>> START DATA IN THIS EXERCISE

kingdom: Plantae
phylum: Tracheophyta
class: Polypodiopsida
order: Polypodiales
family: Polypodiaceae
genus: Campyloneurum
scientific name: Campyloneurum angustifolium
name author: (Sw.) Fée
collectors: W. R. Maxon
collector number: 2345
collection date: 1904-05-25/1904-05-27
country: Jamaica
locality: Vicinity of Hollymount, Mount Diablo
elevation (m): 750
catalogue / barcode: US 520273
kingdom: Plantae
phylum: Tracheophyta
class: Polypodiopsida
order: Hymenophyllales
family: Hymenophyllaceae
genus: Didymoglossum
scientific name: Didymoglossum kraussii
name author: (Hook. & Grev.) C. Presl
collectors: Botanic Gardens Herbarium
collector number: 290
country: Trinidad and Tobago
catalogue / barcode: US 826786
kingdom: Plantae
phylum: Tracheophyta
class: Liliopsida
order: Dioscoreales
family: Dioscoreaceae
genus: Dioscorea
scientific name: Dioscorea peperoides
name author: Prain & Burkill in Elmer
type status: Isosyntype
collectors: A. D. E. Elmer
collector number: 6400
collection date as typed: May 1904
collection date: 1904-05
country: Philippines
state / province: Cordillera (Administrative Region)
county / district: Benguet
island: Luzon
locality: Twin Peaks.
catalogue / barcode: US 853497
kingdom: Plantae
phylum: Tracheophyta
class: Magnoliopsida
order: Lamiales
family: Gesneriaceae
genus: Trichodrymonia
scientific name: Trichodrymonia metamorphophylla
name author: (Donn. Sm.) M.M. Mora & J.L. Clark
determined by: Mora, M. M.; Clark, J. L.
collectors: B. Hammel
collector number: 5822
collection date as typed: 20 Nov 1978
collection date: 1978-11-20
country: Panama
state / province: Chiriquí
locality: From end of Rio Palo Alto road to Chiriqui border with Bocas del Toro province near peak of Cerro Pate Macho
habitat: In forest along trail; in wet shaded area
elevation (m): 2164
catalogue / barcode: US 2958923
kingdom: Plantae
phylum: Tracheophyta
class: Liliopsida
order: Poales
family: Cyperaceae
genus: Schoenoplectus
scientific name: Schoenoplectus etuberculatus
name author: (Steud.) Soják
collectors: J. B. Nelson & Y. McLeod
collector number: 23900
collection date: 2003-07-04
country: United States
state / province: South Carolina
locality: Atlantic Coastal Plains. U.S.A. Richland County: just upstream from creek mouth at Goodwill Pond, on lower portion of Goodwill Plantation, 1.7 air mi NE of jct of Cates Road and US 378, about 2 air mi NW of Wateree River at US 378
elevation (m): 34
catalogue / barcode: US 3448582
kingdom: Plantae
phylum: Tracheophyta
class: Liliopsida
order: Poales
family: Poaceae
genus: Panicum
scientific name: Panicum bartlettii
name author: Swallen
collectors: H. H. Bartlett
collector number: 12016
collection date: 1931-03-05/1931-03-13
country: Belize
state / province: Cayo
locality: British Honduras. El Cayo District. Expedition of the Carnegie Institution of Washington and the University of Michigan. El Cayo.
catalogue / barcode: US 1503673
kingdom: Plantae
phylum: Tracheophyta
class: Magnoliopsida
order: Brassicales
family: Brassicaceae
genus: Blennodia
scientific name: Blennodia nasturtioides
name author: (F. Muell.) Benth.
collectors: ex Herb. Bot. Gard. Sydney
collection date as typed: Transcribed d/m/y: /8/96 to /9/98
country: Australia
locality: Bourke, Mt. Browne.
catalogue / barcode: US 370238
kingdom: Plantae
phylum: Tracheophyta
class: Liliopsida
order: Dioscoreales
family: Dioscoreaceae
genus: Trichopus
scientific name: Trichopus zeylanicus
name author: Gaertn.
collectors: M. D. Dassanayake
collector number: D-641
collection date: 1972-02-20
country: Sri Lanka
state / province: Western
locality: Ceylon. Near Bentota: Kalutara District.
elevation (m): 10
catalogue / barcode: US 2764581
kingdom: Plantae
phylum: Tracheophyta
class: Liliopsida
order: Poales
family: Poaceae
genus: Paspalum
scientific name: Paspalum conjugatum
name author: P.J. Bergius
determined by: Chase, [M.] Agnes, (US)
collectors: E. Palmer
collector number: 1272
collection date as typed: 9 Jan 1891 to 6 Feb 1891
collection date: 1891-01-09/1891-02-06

>> END DATA IN THIS EXERCISE

◆ EXERCISE GOAL ◆
Render every line of the rows above as a single numbered list, omitting blank lines.

◆ COMPLETE RESPONSE ◆
1. kingdom: Plantae
2. phylum: Tracheophyta
3. class: Polypodiopsida
4. order: Polypodiales
5. family: Polypodiaceae
6. genus: Campyloneurum
7. scientific name: Campyloneurum angustifolium
8. name author: (Sw.) Fée
9. collectors: W. R. Maxon
10. collector number: 2345
11. collection date: 1904-05-25/1904-05-27
12. country: Jamaica
13. locality: Vicinity of Hollymount, Mount Diablo
14. elevation (m): 750
15. catalogue / barcode: US 520273
16. kingdom: Plantae
17. phylum: Tracheophyta
18. class: Polypodiopsida
19. order: Hymenophyllales
20. family: Hymenophyllaceae
21. genus: Didymoglossum
22. scientific name: Didymoglossum kraussii
23. name author: (Hook. & Grev.) C. Presl
24. collectors: Botanic Gardens Herbarium
25. collector number: 290
26. country: Trinidad and Tobago
27. catalogue / barcode: US 826786
28. kingdom: Plantae
29. phylum: Tracheophyta
30. class: Liliopsida
31. order: Dioscoreales
32. family: Dioscoreaceae
33. genus: Dioscorea
34. scientific name: Dioscorea peperoides
35. name author: Prain & Burkill in Elmer
36. type status: Isosyntype
37. collectors: A. D. E. Elmer
38. collector number: 6400
39. collection date as typed: May 1904
40. collection date: 1904-05
41. country: Philippines
42. state / province: Cordillera (Administrative Region)
43. county / district: Benguet
44. island: Luzon
45. locality: Twin Peaks.
46. catalogue / barcode: US 853497
47. kingdom: Plantae
48. phylum: Tracheophyta
49. class: Magnoliopsida
50. order: Lamiales
51. family: Gesneriaceae
52. genus: Trichodrymonia
53. scientific name: Trichodrymonia metamorphophylla
54. name author: (Donn. Sm.) M.M. Mora & J.L. Clark
55. determined by: Mora, M. M.; Clark, J. L.
56. collectors: B. Hammel
57. collector number: 5822
58. collection date as typed: 20 Nov 1978
59. collection date: 1978-11-20
60. country: Panama
61. state / province: Chiriquí
62. locality: From end of Rio Palo Alto road to Chiriqui border with Bocas del Toro province near peak of Cerro Pate Macho
63. habitat: In forest along trail; in wet shaded area
64. elevation (m): 2164
65. catalogue / barcode: US 2958923
66. kingdom: Plantae
67. phylum: Tracheophyta
68. class: Liliopsida
69. order: Poales
70. family: Cyperaceae
71. genus: Schoenoplectus
72. scientific name: Schoenoplectus etuberculatus
73. name author: (Steud.) Soják
74. collectors: J. B. Nelson & Y. McLeod
75. collector number: 23900
76. collection date: 2003-07-04
77. country: United States
78. state / province: South Carolina
79. locality: Atlantic Coastal Plains. U.S.A. Richland County: just upstream from creek mouth at Goodwill Pond, on lower portion of Goodwill Plantation, 1.7 air mi NE of jct of Cates Road and US 378, about 2 air mi NW of Wateree River at US 378
80. elevation (m): 34
81. catalogue / barcode: US 3448582
82. kingdom: Plantae
83. phylum: Tracheophyta
84. class: Liliopsida
85. order: Poales
86. family: Poaceae
87. genus: Panicum
88. scientific name: Panicum bartlettii
89. name author: Swallen
90. collectors: H. H. Bartlett
91. collector number: 12016
92. collection date: 1931-03-05/1931-03-13
93. country: Belize
94. state / province: Cayo
95. locality: British Honduras. El Cayo District. Expedition of the Carnegie Institution of Washington and the University of Michigan. El Cayo.
96. catalogue / barcode: US 1503673
97. kingdom: Plantae
98. phylum: Tracheophyta
99. class: Magnoliopsida
100. order: Brassicales
101. family: Brassicaceae
102. genus: Blennodia
103. scientific name: Blennodia nasturtioides
104. name author: (F. Muell.) Benth.
105. collectors: ex Herb. Bot. Gard. Sydney
106. collection date as typed: Transcribed d/m/y: /8/96 to /9/98
107. country: Australia
108. locality: Bourke, Mt. Browne.
109. catalogue / barcode: US 370238
110. kingdom: Plantae
111. phylum: Tracheophyta
112. class: Liliopsida
113. order: Dioscoreales
114. family: Dioscoreaceae
115. genus: Trichopus
116. scientific name: Trichopus zeylanicus
117. name author: Gaertn.
118. collectors: M. D. Dassanayake
119. collector number: D-641
120. collection date: 1972-02-20
121. country: Sri Lanka
122. state / province: Western
123. locality: Ceylon. Near Bentota: Kalutara District.
124. elevation (m): 10
125. catalogue / barcode: US 2764581
126. kingdom: Plantae
127. phylum: Tracheophyta
128. class: Liliopsida
129. order: Poales
130. family: Poaceae
131. genus: Paspalum
132. scientific name: Paspalum conjugatum
133. name author: P.J. Bergius
134. determined by: Chase, [M.] Agnes, (US)
135. collectors: E. Palmer
136. collector number: 1272
137. collection date as typed: 9 Jan 1891 to 6 Feb 1891
138. collection date: 1891-01-09/1891-02-06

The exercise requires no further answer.